The above chart has been updated using the latest released stocks-to-use estimated percentages from the Food and Agriculture Organization of the United Nations.
In good news from the FAO, lower international prices and freight rates, together with lower cereal purchases, have pushed down the world food import bill in 2012 to an estimated $ 1.14 trillion for 2012, 10 percent lower than last year’s record level of $ 1.27 trillion.
Maize, wheat, and soybean supplies are tight, while rice and cassava production is strong.
All eyes are on wheat, since production fell by 5.5 percent from last year’s record due to droughts in eastern Europe and central Asia. The biggest production declines happened in the large wheat producers of Kazakhstan, the Russian Federation and Ukraine. While the largest wheat exporting nations have lower stocks, some of the largest importing nations now have higher supplies. If the wheat stocks-to-use ratio does reach 24.0 percent this marketing year, it would compare to the 22.0 percent low experienced in the 2007/08 food crisis year which had low wheat and rice supplies. Because of higher prices, however, the FAO expects wheat production to rebound in 2013.
A separate report from the USDA last week gave the projected corn and soybean ending stock numbers for the 2012/13 marketing year. It reported a U.S. stocks-to-use ratio of 5.8 percent for corn which amounts to only a 21-day supply, and a U.S. soybean stocks-to-use ratio of 4.6 percent which is a 17-day supply. The global corn stocks-to-use ratio is projected at 13.8 percent, the lowest level in nearly 15 years. This low resulted from the Midwestern drought combined with the U.S. ethanol policy’s mandated use of corn. The global soybean stocks-to-use ratio is projected at 23 percent, also a very low level. On the demand side, increased global production of rapeseed, sunflower seed, and palm oil are helping to offset the current low soybean supplies.

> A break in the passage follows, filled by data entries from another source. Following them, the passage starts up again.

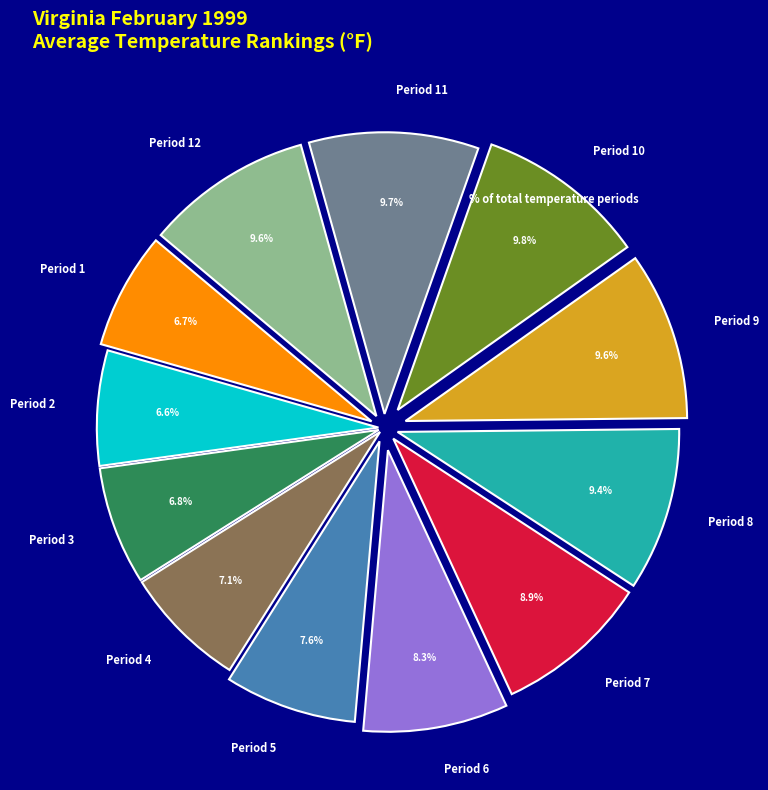

True or false: Period 10 accounts for 10% of the total.

True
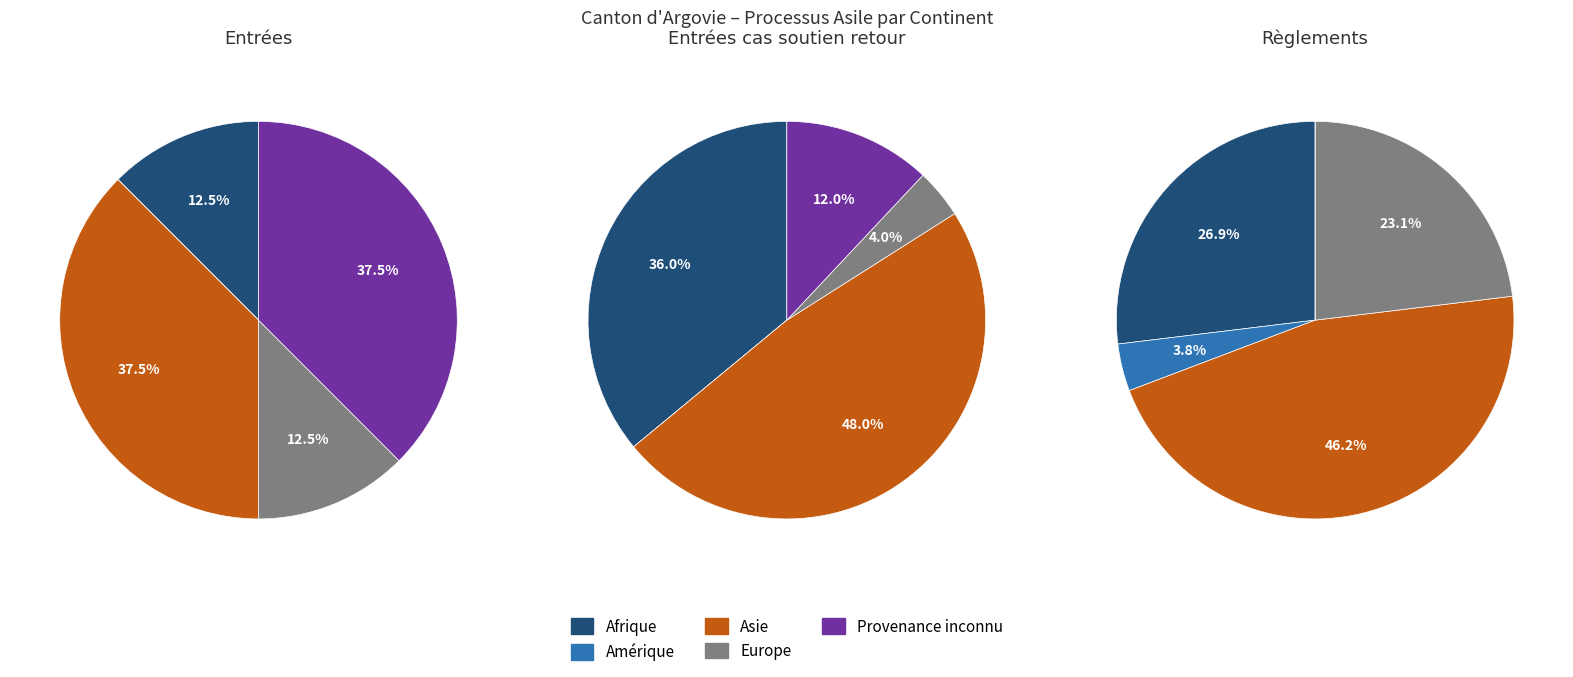

What is the largest slice in the pie chart?

Asie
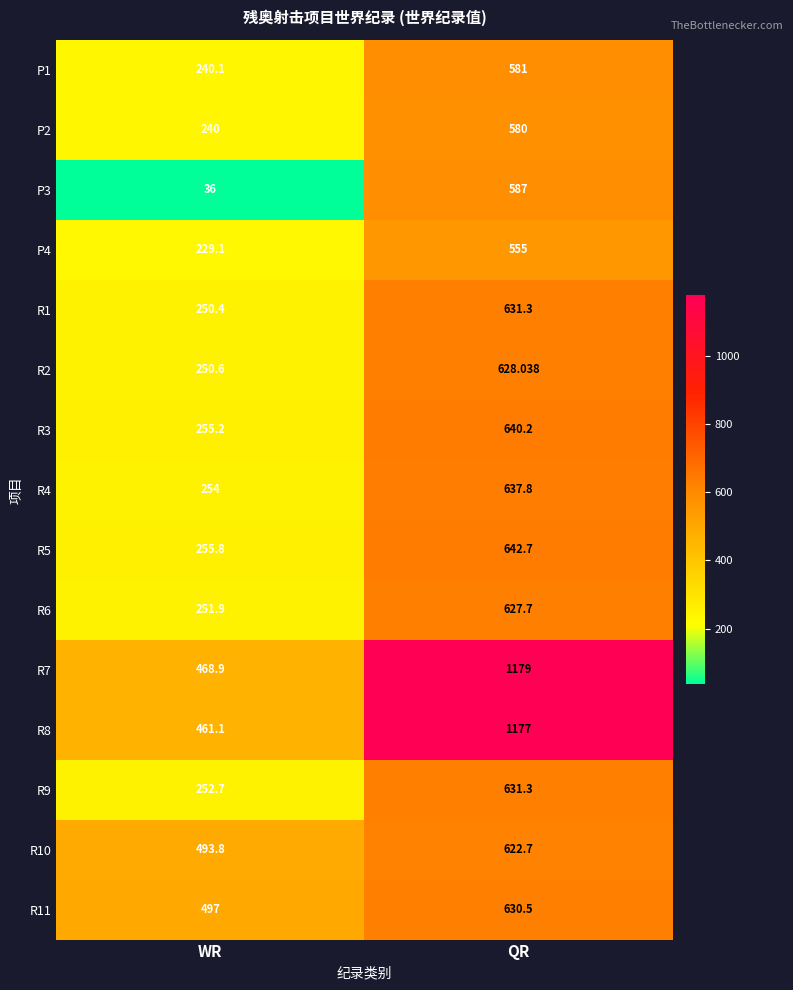

At which label does R5 first exceed 642?

QR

Note that the stocks-to-use ratio reflects the excess of supply against demand. It is calculated by dividing the ending stocks of a commodity by the total demand of that commodity and is one of the most useful statistics that we have for measuring supply and demand of food commodities. Comfortable levels vary by commodity type.
In my stocks-to-use report six months ago, I included the subject of grain storage capacity and changes for any interested readers.